Can we apply some of the same ideas to the statistical generation of web pages? I thought for a while about how I might go about doing this, but didn't have time to try anything out. Finally, when I was invited to deliver the keynote address at PoCSci'02, I knew I had the perfect opportunity to probe this fascinating problem. What follows are the results of various experiments.
Frighteningly, I can imagine this idea having some practical use for people researching the validation and display of web pages.
To establish a baseline, I tried the standard sort of Markov chain approach. It's pretty obvious that this is a terrible idea, but it was worth a shot. The binary chains don't work at all (duh). The symbolic chains (where each symbol is an ASCII character) aren't great, but do they approach the quality of a vast majority of web pages out in the world.

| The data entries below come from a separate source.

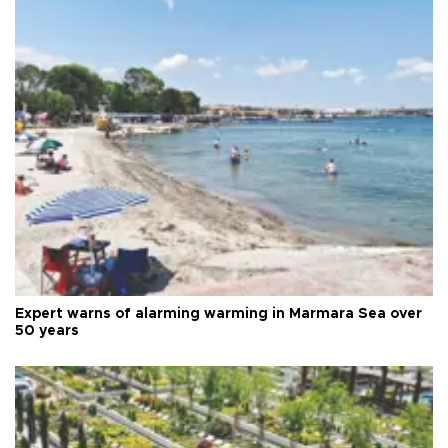
Expert warns of alarming warming in Marmara Sea over
50 years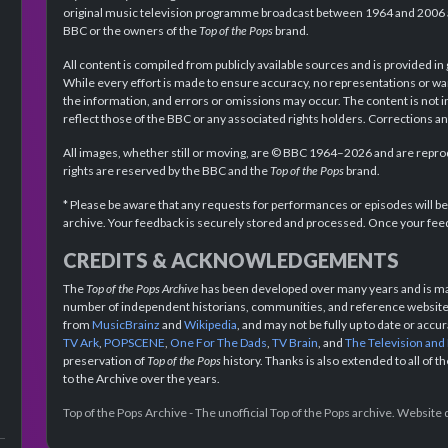
original music television programme broadcast between 1964 and 2006 an
BBC or the owners of the
Top of the Pops
brand.
All content is compiled from publicly available sources and is provided in
While every effort is made to ensure accuracy, no representations or wa
the information, and errors or omissions may occur. The content is not 
reflect those of the BBC or any associated rights holders. Corrections 
All images, whether still or moving, are © BBC 1964–2026 and are reprodu
rights are reserved by the BBC and the
Top of the Pops
brand.
* Please be aware that any requests for performances or episodes will b
archive. Your feedback is securely stored and processed. Once your feed
CREDITS & ACKNOWLEDGEMENTS
The
Top of the Pops Archive
has been developed over many years and is mad
number of independent historians, communities, and reference websites.
from
MusicBrainz
and
Wikipedia
, and may not be fully up to date or acc
TV Ark
,
POPSCENE
,
One For The Dads
,
TV Brain
, and
The Television and
preservation of
Top of the Pops
history. Thanks is also extended to all of 
to the Archive over the years.
Top of the Pops Archive - The unofficial Top of the Pops archive. Websit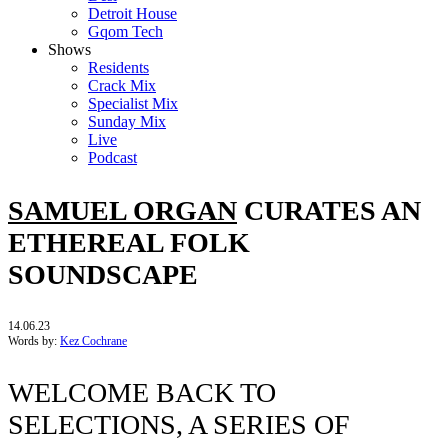
Detroit House
Gqom Tech
Shows
Residents
Crack Mix
Specialist Mix
Sunday Mix
Live
Podcast
SAMUEL ORGAN
CURATES AN
ETHEREAL FOLK
SOUNDSCAPE
14.06.23
Words by:
Kez Cochrane
WELCOME BACK TO
SELECTIONS, A SERIES OF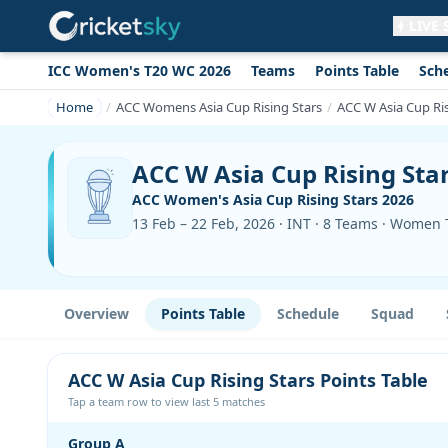
LIVE
ICC Women's T20 WC 2026
Teams
Points Table
Sch
Get live alerts for this match
No signup needed. Your browser will
Home
ACC Womens Asia Cup Rising Stars
ACC W Asia Cup Ris
ask for permission.
Allow Notifications
Not now
ACC W Asia Cup Rising Star
ACC Women's Asia Cup Rising Stars 2026
13 Feb – 22 Feb, 2026 · INT · 8 Teams · Women
Overview
Points Table
Schedule
Squad
ACC W Asia Cup Rising Stars Points Table
Tap a team row to view last 5 matches
Group A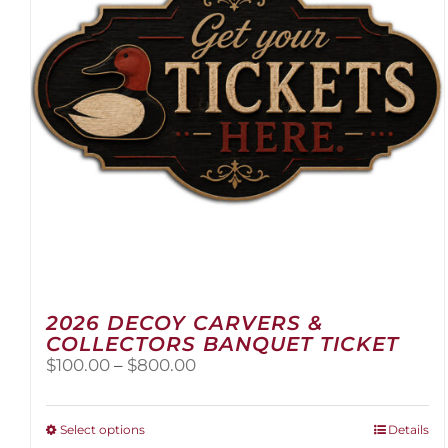
2026 DECOY CARVERS &
COLLECTORS BANQUET TICKET
Price
$
100.00
–
$
800.00
range:
$100.00
through
This
Select options
Details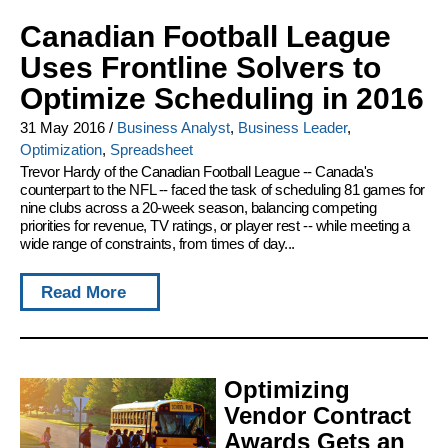
Canadian Football League
Uses Frontline Solvers to
Optimize Scheduling in 2016
31 May 2016
/
Business Analyst
,
Business Leader
,
Optimization
,
Spreadsheet
Trevor Hardy of the Canadian Football League -- Canada's
counterpart to the NFL -- faced the task of scheduling 81 games for
nine clubs across a 20-week season, balancing competing
priorities for revenue, TV ratings, or player rest -- while meeting a
wide range of constraints, from times of day...
Read More
Optimizing
Vendor Contract
Awards Gets an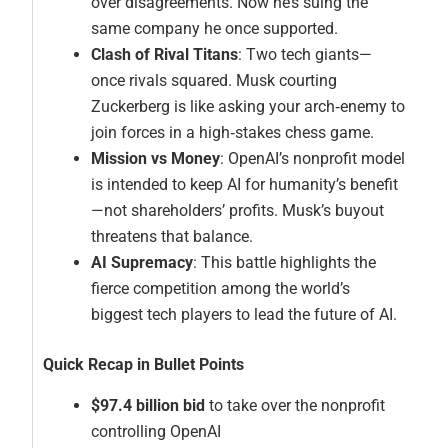
over disagreements. Now he’s suing the
same company he once supported.
Clash of Rival Titans
: Two tech giants—
once rivals squared. Musk courting
Zuckerberg is like asking your arch‑enemy to
join forces in a high‑stakes chess game.
Mission vs Money
: OpenAI’s nonprofit model
is intended to keep AI for humanity’s benefit
—not shareholders’ profits. Musk’s buyout
threatens that balance.
AI Supremacy
: This battle highlights the
fierce competition among the world’s
biggest tech players to lead the future of AI.
Quick Recap in Bullet Points
$97.4 billion bid
to take over the nonprofit
controlling OpenAI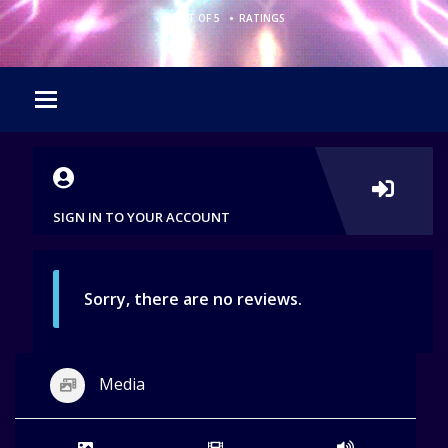
•
0 OUT OF 5
RATINGS
SIGN IN TO YOUR ACCOUNT
Sorry, there are no reviews.
Media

The reason the pure Markov model doesn't work very well is that HTML data is fundamentally tree-structured. A generator of new web pages must respect that structure.
My smarter approach is two-level: a vertical markov chain develops the tree of tags, and a horizontal chain runs within each tag and in the content between tags. It's a little more involved than that, but you get the basic idea. here are some dissociations.
Notice how Alex Chiu's web page is pretty much idempotent under dissociation: the dissociated version looks nearly identical to the original. I'm not sure whether this says something about Mr. Chiu.